As we have seen, inside a microcontroller (such as the ATmega328P used in the Arduino Uno) a PWM is typically implemented in hardware using a timer that counts up from zero to a maximum value (e.g. 255) and a comparator that checks when it is time to turn the output off.
If we use an 8-bit counter for the PWM and let it count to the maximum, it has 28 = 256 possible values. With an 8-bit counter we will not be able to use more then 8 bits for each audio sample, that is 8 bits of audio bit depth (resolution), but that was expected.
PWM resolution, timer clock and playing rate
It may be less obvious that the PWM resolution also sets a limit on the playing rate, i.e. the frequency we are using to play out the audio sampled values.
That happens because counting from zero to the maximum value (e.g. 255 for an 8-bit timer) takes time. An 8-bit timer requires 256 input (clock) pulses for a full count:
Playing_rate = timer_clock / 256
The timer clock frequency is usually selectable. In the case of the ATmega328P (Arduino Uno) the highest possible value is the same as the CPU clock: 16 MHz.
So the maximum playing rate for an 8-bit PWM DAC is:
Playing_rate = 16000000 Hz
/ 256 = 62500 Hz
62.5 kHz are plenty enough for audio, even considering that, to prevent undesired audible artifacts, the playing rate should be at least double the highest audio frequency we intend to play (I am skipping many subtle points here, especially because we are dealing with digitized audio, but this is the most important requirement).
So, no problems? Not so fast.
The cost of code
Getting the next sampled value from the original digitized wave and writing it into the PWM counter takes time, especially considering that a resampling is needed to output the desired audio frequency.
From a sample to the next, assuming the above 62.5 kHz, there are 256 CPU clock cycles available; they should be more than enough to do the necessary computations an other operations.
…did I mention that I wanted to play six independent voices? The number of clock cycles available for each voice becomes:
256 clock cycles / 6 = 42 clock cycles
That is not easy to achieve using “casual C”. It requires a fair bit of optimization, including looking at the code produced by the compiler to see where precious CPU cycles could be saved.
Oh, I forgot: there is also the music score to read for each voice, the note duration to control, possibly also the note volume!
Forget the 256 cycles. A more realistic objective could be to do it all in 512 cycles. In that case:
Playing_rate = 16000000 Hz
/ 512 = 31250 Hz
31.25 kHz is still good. In fact, it took many iterations and a lot of work to get there, as I will show in the following posts.

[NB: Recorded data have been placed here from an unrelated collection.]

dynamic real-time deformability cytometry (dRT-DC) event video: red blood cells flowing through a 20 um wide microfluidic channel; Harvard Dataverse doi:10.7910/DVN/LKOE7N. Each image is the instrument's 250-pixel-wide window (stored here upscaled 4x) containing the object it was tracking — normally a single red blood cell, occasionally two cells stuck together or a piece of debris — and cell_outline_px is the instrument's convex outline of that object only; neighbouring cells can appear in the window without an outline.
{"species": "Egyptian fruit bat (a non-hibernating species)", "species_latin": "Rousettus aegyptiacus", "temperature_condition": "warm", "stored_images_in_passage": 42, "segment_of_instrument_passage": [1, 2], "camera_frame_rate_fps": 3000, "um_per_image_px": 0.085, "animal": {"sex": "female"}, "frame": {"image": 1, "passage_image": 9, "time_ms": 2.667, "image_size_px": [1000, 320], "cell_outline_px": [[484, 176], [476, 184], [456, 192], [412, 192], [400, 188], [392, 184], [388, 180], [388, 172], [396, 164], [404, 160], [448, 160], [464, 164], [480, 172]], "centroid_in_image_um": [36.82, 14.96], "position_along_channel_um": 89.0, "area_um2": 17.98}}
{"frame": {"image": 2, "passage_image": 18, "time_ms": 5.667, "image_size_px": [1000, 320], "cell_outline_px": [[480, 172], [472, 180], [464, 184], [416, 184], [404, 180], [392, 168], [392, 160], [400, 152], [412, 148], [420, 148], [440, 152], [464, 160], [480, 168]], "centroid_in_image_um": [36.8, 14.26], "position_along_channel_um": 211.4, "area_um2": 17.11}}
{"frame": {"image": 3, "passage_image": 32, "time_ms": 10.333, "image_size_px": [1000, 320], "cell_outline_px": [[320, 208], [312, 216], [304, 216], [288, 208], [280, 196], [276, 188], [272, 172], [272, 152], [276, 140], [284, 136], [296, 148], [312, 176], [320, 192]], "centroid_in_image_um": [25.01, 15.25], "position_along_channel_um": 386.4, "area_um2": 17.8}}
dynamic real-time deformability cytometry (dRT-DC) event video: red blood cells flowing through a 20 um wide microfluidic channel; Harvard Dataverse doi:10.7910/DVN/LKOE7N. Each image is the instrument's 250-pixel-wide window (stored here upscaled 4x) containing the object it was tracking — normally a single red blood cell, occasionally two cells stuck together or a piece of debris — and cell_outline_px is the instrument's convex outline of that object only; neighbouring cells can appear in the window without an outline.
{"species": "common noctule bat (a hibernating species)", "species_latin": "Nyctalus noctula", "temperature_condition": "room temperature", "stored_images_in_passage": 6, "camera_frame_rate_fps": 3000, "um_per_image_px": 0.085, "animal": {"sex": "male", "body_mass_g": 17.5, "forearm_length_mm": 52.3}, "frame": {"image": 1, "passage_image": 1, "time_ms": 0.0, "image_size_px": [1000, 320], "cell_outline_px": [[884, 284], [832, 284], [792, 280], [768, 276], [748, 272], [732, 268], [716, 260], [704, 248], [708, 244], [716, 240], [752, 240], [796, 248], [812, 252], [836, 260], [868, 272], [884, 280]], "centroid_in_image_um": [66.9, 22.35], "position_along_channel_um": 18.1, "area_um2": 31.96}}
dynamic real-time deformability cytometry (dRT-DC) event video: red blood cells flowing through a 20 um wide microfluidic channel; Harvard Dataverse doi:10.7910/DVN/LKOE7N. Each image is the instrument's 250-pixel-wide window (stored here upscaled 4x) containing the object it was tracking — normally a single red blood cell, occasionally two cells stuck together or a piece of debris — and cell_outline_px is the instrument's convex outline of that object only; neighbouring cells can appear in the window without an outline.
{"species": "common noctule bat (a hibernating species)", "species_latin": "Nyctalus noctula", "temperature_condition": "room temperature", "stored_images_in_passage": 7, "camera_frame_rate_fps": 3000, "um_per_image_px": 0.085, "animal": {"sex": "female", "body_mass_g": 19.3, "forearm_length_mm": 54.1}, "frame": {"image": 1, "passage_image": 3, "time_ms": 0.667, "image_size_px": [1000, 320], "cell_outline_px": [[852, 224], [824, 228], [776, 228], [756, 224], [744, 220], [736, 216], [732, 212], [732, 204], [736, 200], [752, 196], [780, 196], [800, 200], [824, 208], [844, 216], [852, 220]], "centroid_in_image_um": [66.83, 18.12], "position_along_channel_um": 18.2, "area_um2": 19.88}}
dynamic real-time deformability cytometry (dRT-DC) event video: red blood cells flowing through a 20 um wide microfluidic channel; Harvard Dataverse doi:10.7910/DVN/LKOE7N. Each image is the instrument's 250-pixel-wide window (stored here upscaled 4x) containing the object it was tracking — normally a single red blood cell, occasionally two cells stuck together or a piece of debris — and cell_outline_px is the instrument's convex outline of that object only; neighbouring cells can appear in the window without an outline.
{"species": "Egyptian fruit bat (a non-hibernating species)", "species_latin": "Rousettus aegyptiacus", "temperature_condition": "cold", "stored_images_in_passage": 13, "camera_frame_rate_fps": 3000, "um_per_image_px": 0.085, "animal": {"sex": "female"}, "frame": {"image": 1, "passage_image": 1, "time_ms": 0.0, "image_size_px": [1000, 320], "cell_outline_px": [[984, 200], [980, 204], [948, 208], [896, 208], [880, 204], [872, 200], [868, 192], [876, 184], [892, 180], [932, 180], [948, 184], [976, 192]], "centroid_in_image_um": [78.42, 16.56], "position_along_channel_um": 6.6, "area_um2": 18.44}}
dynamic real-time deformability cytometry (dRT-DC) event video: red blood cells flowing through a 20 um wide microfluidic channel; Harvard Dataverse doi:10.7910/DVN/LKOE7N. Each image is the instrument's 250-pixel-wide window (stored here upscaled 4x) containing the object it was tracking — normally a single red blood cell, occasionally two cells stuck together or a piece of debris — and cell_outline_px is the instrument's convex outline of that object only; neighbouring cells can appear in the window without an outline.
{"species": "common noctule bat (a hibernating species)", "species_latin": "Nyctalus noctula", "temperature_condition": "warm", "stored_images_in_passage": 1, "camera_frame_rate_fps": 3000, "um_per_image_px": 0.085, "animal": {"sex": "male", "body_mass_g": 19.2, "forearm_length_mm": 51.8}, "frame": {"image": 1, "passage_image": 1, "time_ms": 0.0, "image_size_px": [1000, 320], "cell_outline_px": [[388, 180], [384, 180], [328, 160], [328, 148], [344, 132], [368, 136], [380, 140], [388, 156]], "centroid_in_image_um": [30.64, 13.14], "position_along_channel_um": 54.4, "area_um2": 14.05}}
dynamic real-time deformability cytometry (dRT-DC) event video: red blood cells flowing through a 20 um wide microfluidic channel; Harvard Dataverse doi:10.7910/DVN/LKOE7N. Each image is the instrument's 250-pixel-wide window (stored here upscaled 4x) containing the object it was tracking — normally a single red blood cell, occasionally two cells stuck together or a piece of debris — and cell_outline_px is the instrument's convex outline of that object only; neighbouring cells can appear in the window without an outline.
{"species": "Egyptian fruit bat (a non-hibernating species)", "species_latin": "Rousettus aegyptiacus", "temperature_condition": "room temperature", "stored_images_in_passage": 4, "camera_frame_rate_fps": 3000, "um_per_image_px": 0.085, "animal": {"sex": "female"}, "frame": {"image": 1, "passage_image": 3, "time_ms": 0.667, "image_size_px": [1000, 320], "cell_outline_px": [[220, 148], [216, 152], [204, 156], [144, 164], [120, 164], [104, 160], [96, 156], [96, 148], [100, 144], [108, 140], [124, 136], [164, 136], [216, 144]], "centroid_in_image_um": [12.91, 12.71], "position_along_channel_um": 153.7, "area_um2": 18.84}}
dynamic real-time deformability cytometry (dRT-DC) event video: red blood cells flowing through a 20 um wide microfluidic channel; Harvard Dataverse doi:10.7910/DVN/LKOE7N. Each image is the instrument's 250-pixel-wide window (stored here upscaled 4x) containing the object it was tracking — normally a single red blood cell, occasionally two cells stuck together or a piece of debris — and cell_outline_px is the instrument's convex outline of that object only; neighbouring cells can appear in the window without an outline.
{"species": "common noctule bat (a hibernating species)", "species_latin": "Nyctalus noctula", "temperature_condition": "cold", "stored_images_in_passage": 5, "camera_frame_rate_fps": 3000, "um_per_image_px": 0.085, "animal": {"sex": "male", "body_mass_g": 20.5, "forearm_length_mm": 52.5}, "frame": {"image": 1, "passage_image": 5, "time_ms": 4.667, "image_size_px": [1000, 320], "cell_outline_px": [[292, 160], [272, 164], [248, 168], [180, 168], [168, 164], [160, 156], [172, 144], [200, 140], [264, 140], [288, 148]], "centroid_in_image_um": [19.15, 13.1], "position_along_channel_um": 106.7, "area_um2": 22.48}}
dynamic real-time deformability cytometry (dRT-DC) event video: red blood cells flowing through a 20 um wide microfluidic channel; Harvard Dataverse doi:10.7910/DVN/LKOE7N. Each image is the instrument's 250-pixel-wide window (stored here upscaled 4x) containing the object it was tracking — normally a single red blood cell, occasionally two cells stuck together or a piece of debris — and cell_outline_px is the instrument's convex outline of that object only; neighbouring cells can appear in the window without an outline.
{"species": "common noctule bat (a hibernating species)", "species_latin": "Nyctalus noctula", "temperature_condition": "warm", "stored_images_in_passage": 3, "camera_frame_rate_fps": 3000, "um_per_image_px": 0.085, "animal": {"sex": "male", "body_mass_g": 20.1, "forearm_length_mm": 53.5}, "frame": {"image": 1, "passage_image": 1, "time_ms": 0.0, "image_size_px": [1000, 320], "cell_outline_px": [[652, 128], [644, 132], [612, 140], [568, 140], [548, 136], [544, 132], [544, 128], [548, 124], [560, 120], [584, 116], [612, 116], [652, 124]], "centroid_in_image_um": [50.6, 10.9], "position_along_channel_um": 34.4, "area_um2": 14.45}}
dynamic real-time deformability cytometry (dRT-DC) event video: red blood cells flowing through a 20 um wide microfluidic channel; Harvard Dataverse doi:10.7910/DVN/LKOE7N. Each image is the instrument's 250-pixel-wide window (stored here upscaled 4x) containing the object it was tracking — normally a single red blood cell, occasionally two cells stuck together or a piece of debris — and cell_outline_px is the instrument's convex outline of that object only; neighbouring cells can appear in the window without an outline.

From Audacity to 8-bit data
Before (finally!) talking about actual code, recall that my sampled guitar string had to be saved as 8 bits per sample to fit into the available microcontroller Flash memory.
This can be done in Audacity choosing File -> Export Audio… and selecting Other uncompressed files:
then pressing the Options… button and selecting RAW and Signed 8 bit PCM:
“RAW” means to save just the audio samples, devoid on any extra information such as the header that in the common audio formats (e.g. .wav) contains information about the samples.
“Signed” means that the value of each sample will go from -128 to +127, not from 0 to 255. The zero value will correspond to the central line (silence); applying volume and summing waves together will be easier and faster.